EXERCISE BRIEF: Convert each line of the material below into a JSON list of strings, one string per line. Skip blank lines and leave the pictures out.

EXTRACTED INFORMATION:
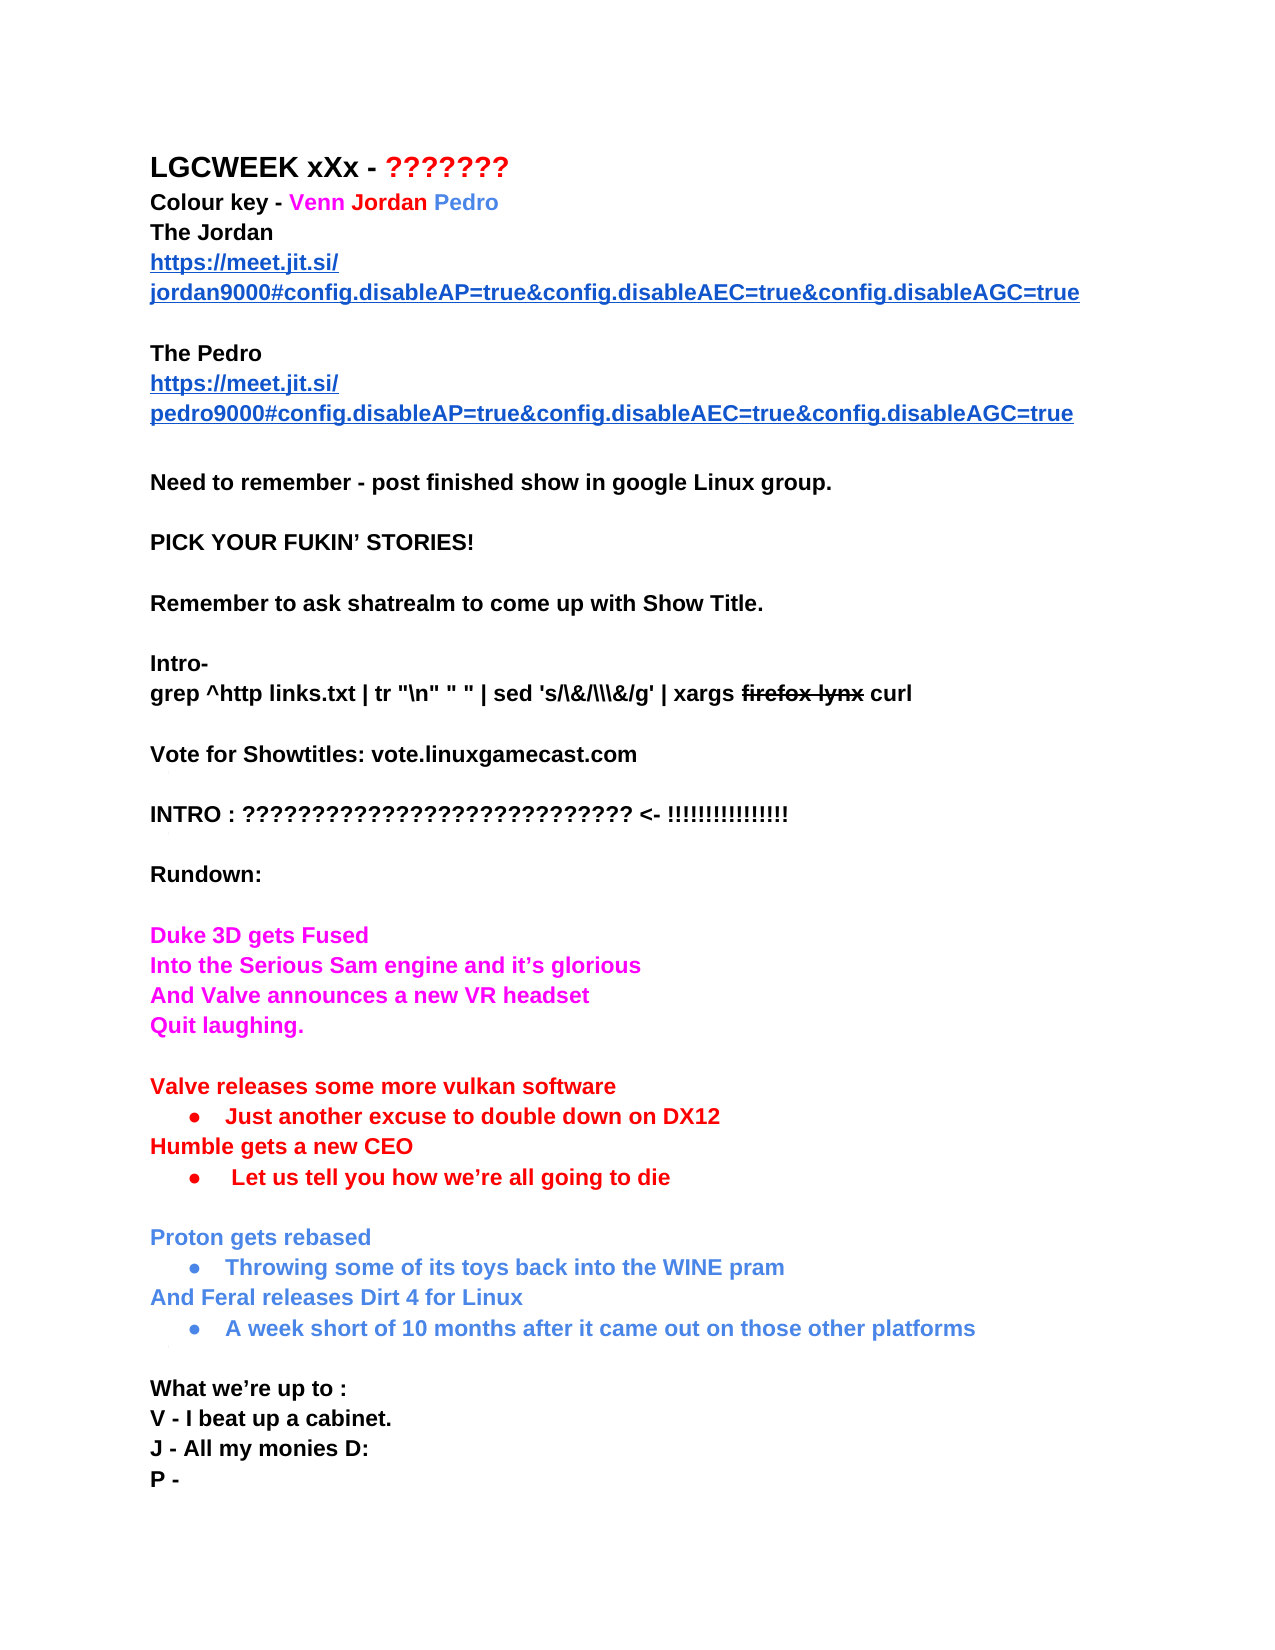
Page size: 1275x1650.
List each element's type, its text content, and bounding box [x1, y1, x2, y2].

text Remember to ask shatrealm to come up with Show Title. [150, 589, 1125, 616]
text Vote for Showtitles: vote.linuxgamecast.com [150, 741, 1125, 767]
text LGCWEEK xXx - ??????? [150, 150, 1125, 183]
text Humble gets a new CEO [150, 1133, 1125, 1160]
text PICK YOUR FUKIN’ STORIES! [150, 529, 1125, 556]
text J - All my monies D: [150, 1435, 1125, 1462]
text The Pedro [150, 339, 1125, 366]
text grep ^http links.txt | tr "\n" " " | sed 's/\&/\\\&/g' | xargs firefox lynx curl [150, 680, 1125, 707]
text Colour key - Venn Jordan Pedro [150, 188, 1125, 215]
text Need to remember - post finished show in google Linux group. [150, 469, 1125, 495]
text INTRO : ???????????????????????????? <- !!!!!!!!!!!!!!!! [150, 801, 1125, 827]
text Rundown: [150, 861, 1125, 888]
list Just another excuse to double down on DX12 [187, 1103, 1125, 1129]
text Proton gets rebased [150, 1224, 1125, 1250]
text And Feral releases Dirt 4 for Linux [150, 1284, 1125, 1311]
text V - I beat up a cabinet. [150, 1405, 1125, 1432]
list Throwing some of its toys back into the WINE pram [187, 1254, 1125, 1281]
list A week short of 10 months after it came out on those other platforms [187, 1314, 1125, 1341]
text Intro- [150, 650, 1125, 676]
text P - [150, 1466, 1125, 1492]
text Duke 3D gets Fused Into the Serious Sam engine and it’s glorious And Valve announces a new VR headset Quit laughing. [150, 922, 1125, 1039]
text Valve releases some more vulkan software [150, 1073, 1125, 1099]
list Let us tell you how we’re all going to die [187, 1163, 1125, 1190]
text What we’re up to : [150, 1375, 1125, 1401]
text The Jordan [150, 219, 1125, 245]
text https://meet.jit.si/jordan9000#config.disableAP=true&config.disableAEC=true&config.disableAGC=true [150, 249, 1125, 306]
text https://meet.jit.si/pedro9000#config.disableAP=true&config.disableAEC=true&config.disableAGC=true [150, 370, 1125, 426]
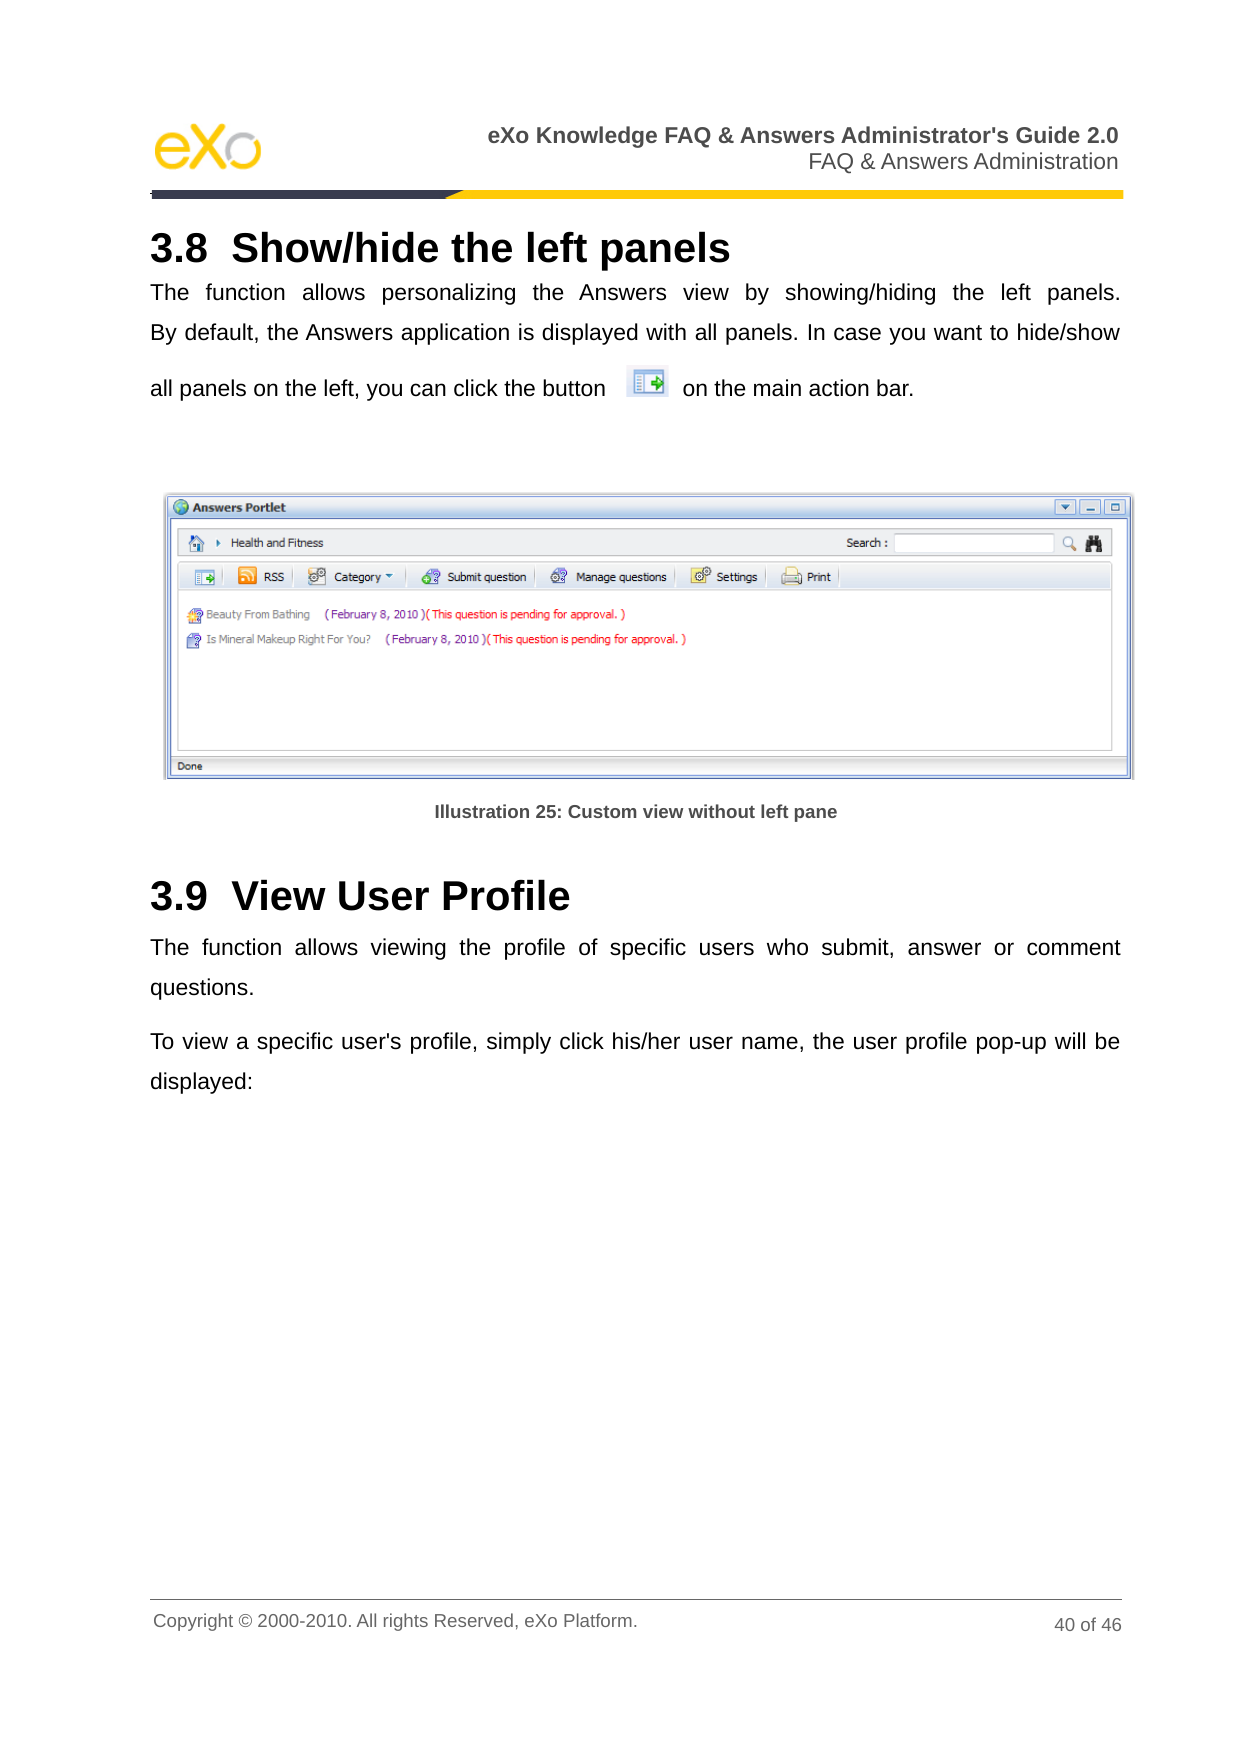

RESULT FOR THIS TASK:
[
  "Page size: 1275x1650.",
  "List each element's type, its text content, and bounding box [x1, y1, x2, y2].",
  "text Remember to ask shatrealm to come up with Show Title. [150, 589, 1125, 616]",
  "text Vote for Showtitles: vote.linuxgamecast.com [150, 741, 1125, 767]",
  "text LGCWEEK xXx - ??????? [150, 150, 1125, 183]",
  "text Humble gets a new CEO [150, 1133, 1125, 1160]",
  "text PICK YOUR FUKIN’ STORIES! [150, 529, 1125, 556]",
  "text J - All my monies D: [150, 1435, 1125, 1462]",
  "text The Pedro [150, 339, 1125, 366]",
  "text grep ^http links.txt | tr \"\\n\" \" \" | sed 's/\\&/\\\\\\&/g' | xargs firefox lynx curl [150, 680, 1125, 707]",
  "text Colour key - Venn Jordan Pedro [150, 188, 1125, 215]",
  "text Need to remember - post finished show in google Linux group. [150, 469, 1125, 495]",
  "text INTRO : ???????????????????????????? <- !!!!!!!!!!!!!!!! [150, 801, 1125, 827]",
  "text Rundown: [150, 861, 1125, 888]",
  "list Just another excuse to double down on DX12 [187, 1103, 1125, 1129]",
  "text Proton gets rebased [150, 1224, 1125, 1250]",
  "text And Feral releases Dirt 4 for Linux [150, 1284, 1125, 1311]",
  "text V - I beat up a cabinet. [150, 1405, 1125, 1432]",
  "list Throwing some of its toys back into the WINE pram [187, 1254, 1125, 1281]",
  "list A week short of 10 months after it came out on those other platforms [187, 1314, 1125, 1341]",
  "text Intro- [150, 650, 1125, 676]",
  "text P - [150, 1466, 1125, 1492]",
  "text Duke 3D gets Fused Into the Serious Sam engine and it’s glorious And Valve announces a new VR headset Quit laughing. [150, 922, 1125, 1039]",
  "text Valve releases some more vulkan software [150, 1073, 1125, 1099]",
  "list Let us tell you how we’re all going to die [187, 1163, 1125, 1190]",
  "text What we’re up to : [150, 1375, 1125, 1401]",
  "text The Jordan [150, 219, 1125, 245]",
  "text https://meet.jit.si/jordan9000#config.disableAP=true&config.disableAEC=true&config.disableAGC=true [150, 249, 1125, 306]",
  "text https://meet.jit.si/pedro9000#config.disableAP=true&config.disableAEC=true&config.disableAGC=true [150, 370, 1125, 426]"
]